____ RECORDS PROVIDED

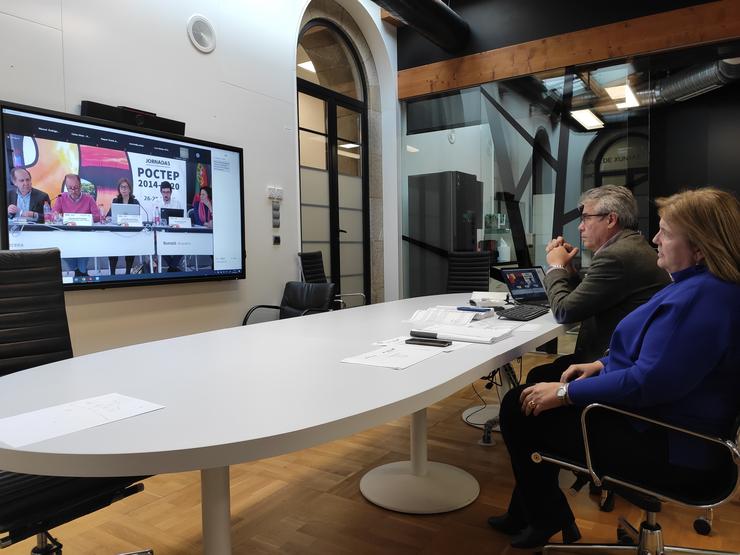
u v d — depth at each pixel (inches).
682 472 46.3
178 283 137.9
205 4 146.0
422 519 76.9
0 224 101.7
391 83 223.9
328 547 69.7
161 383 45.3
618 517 71.4
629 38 172.2
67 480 46.4
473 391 145.9
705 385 45.5
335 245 209.6
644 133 176.1
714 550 61.6
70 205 112.7
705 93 185.8
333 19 205.5
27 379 47.6
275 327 78.7
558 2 185.2
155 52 132.7
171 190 134.5
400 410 39.1
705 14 160.1
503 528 72.9
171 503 82.3
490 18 199.8
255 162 163.5
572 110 187.5
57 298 72.8
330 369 49.7
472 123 210.8
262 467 95.5
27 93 107.3
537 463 59.2
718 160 186.1
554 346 190.2
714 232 45.6
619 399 47.3
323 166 204.5
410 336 67.9
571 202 189.5
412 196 230.8
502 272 103.5
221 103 151.3
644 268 70.8
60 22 112.7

________

* TASK ITEM
Everything in the records must be returned exactly, except the pictures.

* RESULT OF THIS TASK
u v d — depth at each pixel (inches).
682 472 46.3
178 283 137.9
205 4 146.0
422 519 76.9
0 224 101.7
391 83 223.9
328 547 69.7
161 383 45.3
618 517 71.4
629 38 172.2
67 480 46.4
473 391 145.9
705 385 45.5
335 245 209.6
644 133 176.1
714 550 61.6
70 205 112.7
705 93 185.8
333 19 205.5
27 379 47.6
275 327 78.7
558 2 185.2
155 52 132.7
171 190 134.5
400 410 39.1
705 14 160.1
503 528 72.9
171 503 82.3
490 18 199.8
255 162 163.5
572 110 187.5
57 298 72.8
330 369 49.7
472 123 210.8
262 467 95.5
27 93 107.3
537 463 59.2
718 160 186.1
554 346 190.2
714 232 45.6
619 399 47.3
323 166 204.5
410 336 67.9
571 202 189.5
412 196 230.8
502 272 103.5
221 103 151.3
644 268 70.8
60 22 112.7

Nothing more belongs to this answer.